GasLog Partners is a publicly traded master limited partnership but has elected to be treated as a C corporation for U.S. income tax purposes, and therefore its investors receive an Internal Revenue Service Form 1099 with respect to any distributions declared and received.
Shareholders receive a 0.77% dividend. Jefferies recently upgraded the stock from Hold to Buy and lifted the $5.00 target price to $6.50. The consensus target is $4.90. The stock closed on Friday at $5.58.
This is one of the biggest airlines in South America and is a solid idea for traders with a touch less risk tolerance. GOL Linhas Aéreas Inteligentes S.A. (NYSE: GOL) provides air passenger transportation services in Brazil, the rest of South America, the Caribbean and the United States.
The company operates through Flight Transportation and Smiles Loyalty Program segments. It also offers cargo transportation and logistics services. In addition, the company provides Smiles loyalty programs with approximately 18.2 million members, allowing clients to accumulate and redeem miles. It operates a fleet of 120 Boeing aircraft, with 750 daily flights to approximately 100 destinations.
Barclays recently started coverage of the South American airline with an Overweight rating and an $8 price target. The consensus target is higher at $9.87, and shares closed Friday at $5.47.
This is an incredible energy play for investors that may be a touch more conservative. TechnipFMC PLC (NYSE: FTI) engages in the oil and gas projects, technologies and systems and services businesses. It operates through three segments.
The Subsea segment manufactures and designs products and systems; performs engineering, procurement and project management; and provides services used by oil and gas companies involved in deepwater exploration and production of crude oil and natural gas.
The Onshore/Offshore segment designs and builds onshore facilities related to the production, treatment and transportation of oil and gas, and it designs, manufactures and installs fixed and floating platforms for the production and processing of oil and gas reserves.
The Surface Technologies segment designs and manufactures systems, as well as provides services used by oil and gas companies involved in the land and shallow water exploration and production of crude oil and natural gas. This segment also designs, manufactures and supplies technologically advanced high-pressure valves and fittings for oilfield service companies, and it provides flowback and well-testing services for exploration and production companies.
The $10 Piper Sandler price objective compares with a consensus target of $9.87. On Friday, the stock was was seen at $7.37 a share.
This very aggressive tech play could have upside even above the analysts’ consensus target. Zynga Inc. (NASDAQ: ZNGA) provides social game services in the United States and internationally. It develops, markets and operates social games as live services played on mobile platforms, such as Apple iOS and Google’s Android operating systems; social networking platforms, such as Facebook and Snapchat; and personal computers consoles, such as Nintendo’s Switch game console, and other platforms and consoles.
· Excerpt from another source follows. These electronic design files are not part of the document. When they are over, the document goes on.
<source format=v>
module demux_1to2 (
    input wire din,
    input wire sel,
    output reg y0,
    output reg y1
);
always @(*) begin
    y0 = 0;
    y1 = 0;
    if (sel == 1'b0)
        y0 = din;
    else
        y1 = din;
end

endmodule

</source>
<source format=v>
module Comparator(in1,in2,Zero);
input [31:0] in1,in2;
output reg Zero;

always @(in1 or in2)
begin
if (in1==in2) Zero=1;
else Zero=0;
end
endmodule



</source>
Zynga also provides advertising services, comprising mobile advertisements, engagement advertisements and offers, and branded virtual items and sponsorships for marketers and advertisers, as well as licenses its own brands.
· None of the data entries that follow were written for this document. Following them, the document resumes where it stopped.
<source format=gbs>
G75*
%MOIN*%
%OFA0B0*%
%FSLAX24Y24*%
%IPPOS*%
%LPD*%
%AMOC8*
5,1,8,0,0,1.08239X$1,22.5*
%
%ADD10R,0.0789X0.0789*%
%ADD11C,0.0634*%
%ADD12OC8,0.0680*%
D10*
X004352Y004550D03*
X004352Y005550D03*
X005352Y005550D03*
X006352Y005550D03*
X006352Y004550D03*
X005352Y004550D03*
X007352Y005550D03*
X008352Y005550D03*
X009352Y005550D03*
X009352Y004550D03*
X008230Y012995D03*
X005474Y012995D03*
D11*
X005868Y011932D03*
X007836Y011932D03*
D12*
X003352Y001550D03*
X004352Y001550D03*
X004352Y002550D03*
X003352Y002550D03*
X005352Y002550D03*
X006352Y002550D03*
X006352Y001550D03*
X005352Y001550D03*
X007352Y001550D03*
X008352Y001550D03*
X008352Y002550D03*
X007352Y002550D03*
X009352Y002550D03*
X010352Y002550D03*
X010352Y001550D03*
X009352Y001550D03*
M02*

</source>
With live events growing the company’s revenues, cost-cutting should drive margin expansion, which is very positive. The company also pops up in takeover chatter, and the low price makes it even more attractive.
BTIG Research started coverage earlier this week with a $10 price target. The consensus target is $11.43. Zynga stock closed trading at $7.38 on Friday.
These are five stocks for aggressive investors looking to get share count leverage on companies that have sizable upside potential. While not suited for all investors, they are not penny stocks with absolutely no track record or liquidity, and major Wall Street firms have research coverage.